À la demande de son Premier ministre Boris Johnson, la reine Elizabeth II a suspendu le Parlement britannique le temps d’effectuer le Brexit.
Selon la tradition constitutionnelle, la reine n’a pas le droit de s’opposer à une demande du Premier ministre. Cependant dans ce cas, elle le pouvait —et certains soutiendront même qu’elle le devait—. En effet une suspension du Parlement ne peut avoir lieu que pour des raisons techniques (une élection par exemple), mais jamais pour atteindre un but politique. En outre, les suspensions n’ont jamais atteint ce délai (un mois) depuis la reine Victoria.
Contrairement à une idée répandue, la reine n’est pas un personnage folklorique. La monarchie est un système politique qui se fonde à la fois sur la noblesse (propriétaire de la majorité des biens immobiliers), représentée à la Chambre des Lords (non élue), et le monarque. Celui-ci dispose d’un pouvoir ultime dont il ne doit faire usage qu’en cas d’extrême nécessité. Et c’est le cas du Brexit au sujet duquel le Parlement pourrit la vie du Royaume depuis deux ans.
L’ordre du jour de la Chambre des Communes (seule Assemblée élue) est soumis à l’approbation du monarque. Celui-ci parvient ainsi à empêcher la discussion d’une dizaine de propositions de loi en moyenne chaque année sans qu’il n’en soit fait mention dans la presse. Il s’agit généralement de textes mineurs limitant les privilèges de la noblesse ou de la monarchie.

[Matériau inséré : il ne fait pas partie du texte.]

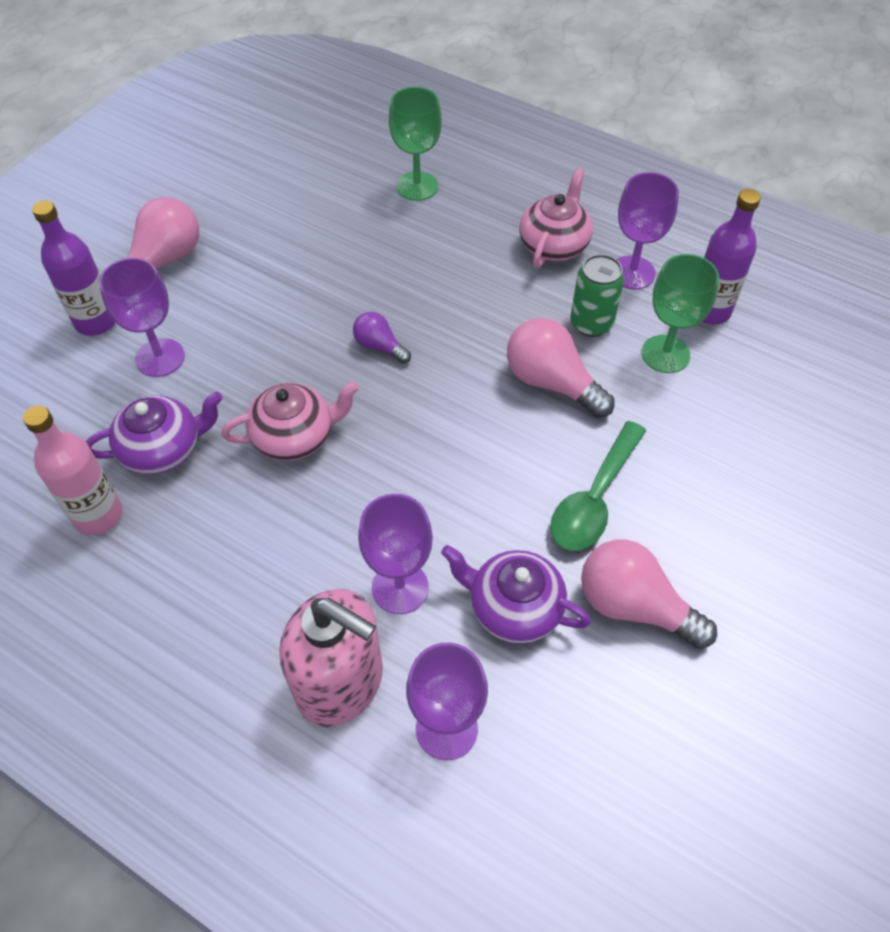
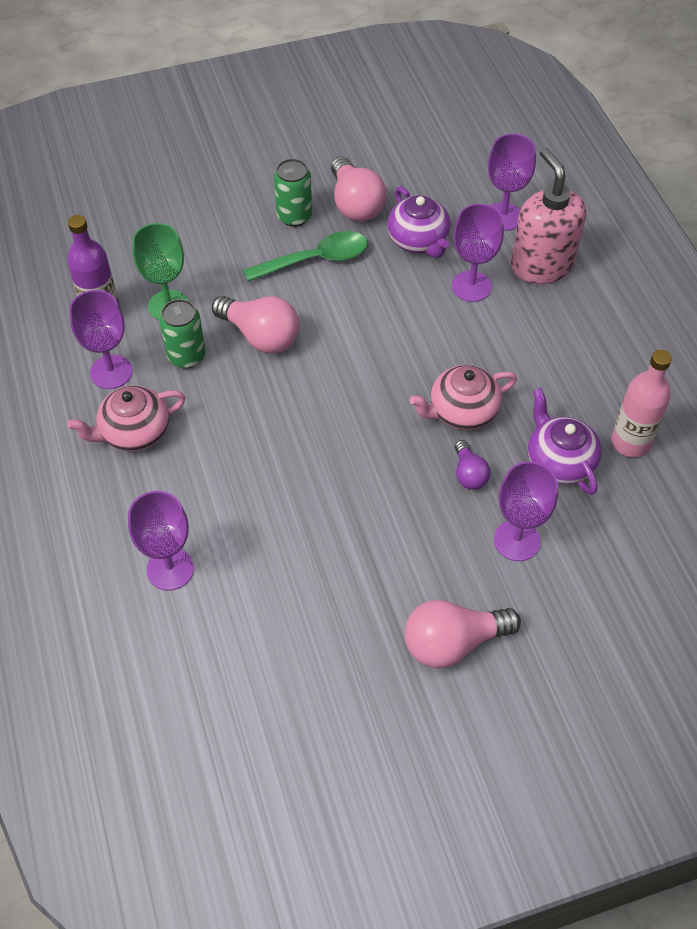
camera: 140 degrees left, 0 degrees up
(96, 321) = (549, 614): purple bottle -> none
(163, 449) = (559, 461): purple teapot -> purple teapot turned 45 degrees clockwise
(295, 436) = (462, 411): pink teapot -> pink teapot turned 45 degrees counterclockwise
(379, 346) = (346, 438): purple light bulb -> purple light bulb (469, 474)
(417, 186) = (170, 569): green goblet -> purple goblet
(552, 382) = (260, 336): pink light bulb -> pink light bulb turned 45 degrees counterclockwise
(677, 537) = (294, 216): none -> green can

Plus important, le monarque est le chef des armées et de la Justice militaire. À ce titre, il dispose d’un droit de censure très important dans les médias comme on l’a vu durant la révolte en Irlande du Nord. Il est également le chef de l’Église anglicane (également représentée à la Chambre des Lords) et désormais est aussi protecteur des autres cultes. On peut comparer son rôle à celui du Guide de la Révolution en République islamique d’Iran : à la fois chef militaire et religieux. C’est la raison pour laquelle la reine reçoit chaque matin, en même temps que son Premier ministre, un très secret dossier rouge contenant une synthèse des informations de ses services spéciaux.
Le rôle du monarque britannique s’étend aux dominions. Ainsi, en 1975, la reine Elizabeth II contraint à la démission le Premier ministre australien Gough Whitlam qui entendait fermer la base d’écoute de la NSA états-unienne à Pine Gap. La reine considéra que le système d’interception satellitaire des « 5 yeux » découlait de la Charte de l’Atlantique et ne pouvait être remis en cause par son Premier ministre australien.